It is tattered and torn… taped to the inside of a 5th grade locker. Who is it from? Who was the lucky recipient? Why is this letter so important that it stayed in place for an entire school year? A year ago it was penned and now it is being taken down from the inside of the locker. This is what I learned about on the road this week…
Jackelyn Doyle is a young teacher at Cherokee Heights Elementary School in St. Paul, Minn. I remember when I met Jacquelyn a few years ago. She had a challenging first year (as most teachers do) and maybe, just maybe, wasn’t sure that this was the career for her. I am so proud of the teacher she has become. One thing I truly love about going in her classroom is the sense of community that she builds with her students. It isn’t just a room where students go for an entire year to work and learn; it is a class community built on mutual respect and care for one another. I have never heard Jackelyn call her class “students”; they are “friends”. And, on my visit to her school this week, I learned a very real example of how that sense of community among friends starts at the very beginning of the year.

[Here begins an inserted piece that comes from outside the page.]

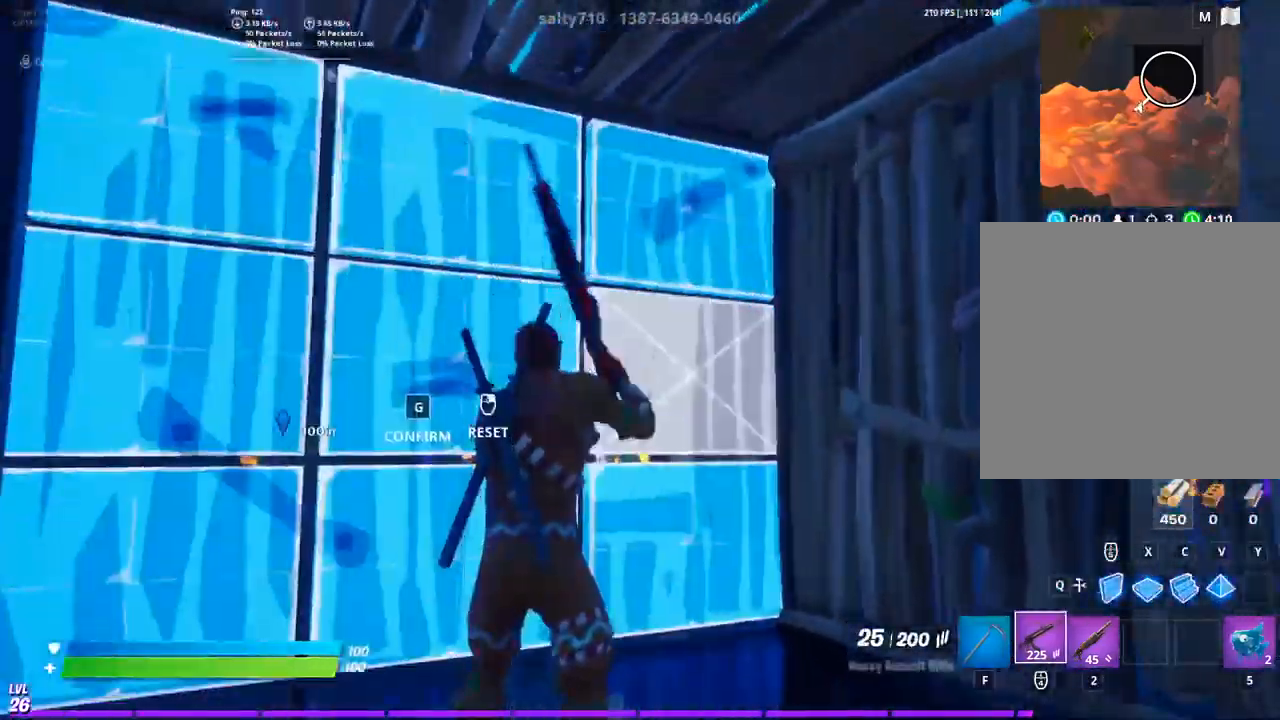
{"buttons": [], "left_stick": "center", "right_stick": "center", "events": []}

Just by accident, I overheard a conversation this week with Ms. Jackelyn talking about what the students were finding when they cleaned out their lockers. She just happened to mention that one of them still had his letter that he had received from last year’s fifth grader. I stopped her to ask what she meant. “Oh, she said, my fifth graders write three letters at the end of every year; one to someone who has impacted their life, one to themselves and one to an incoming fifth grader.” She said it as if ALL teachers did this with their students… she looked completely surprised that my jaw had dropped and I was so excited! What an awesome way to welcome a fifth grader new to your class by having someone leaving the community tell about it. What an amazing way to have students be reflective and of course, to write!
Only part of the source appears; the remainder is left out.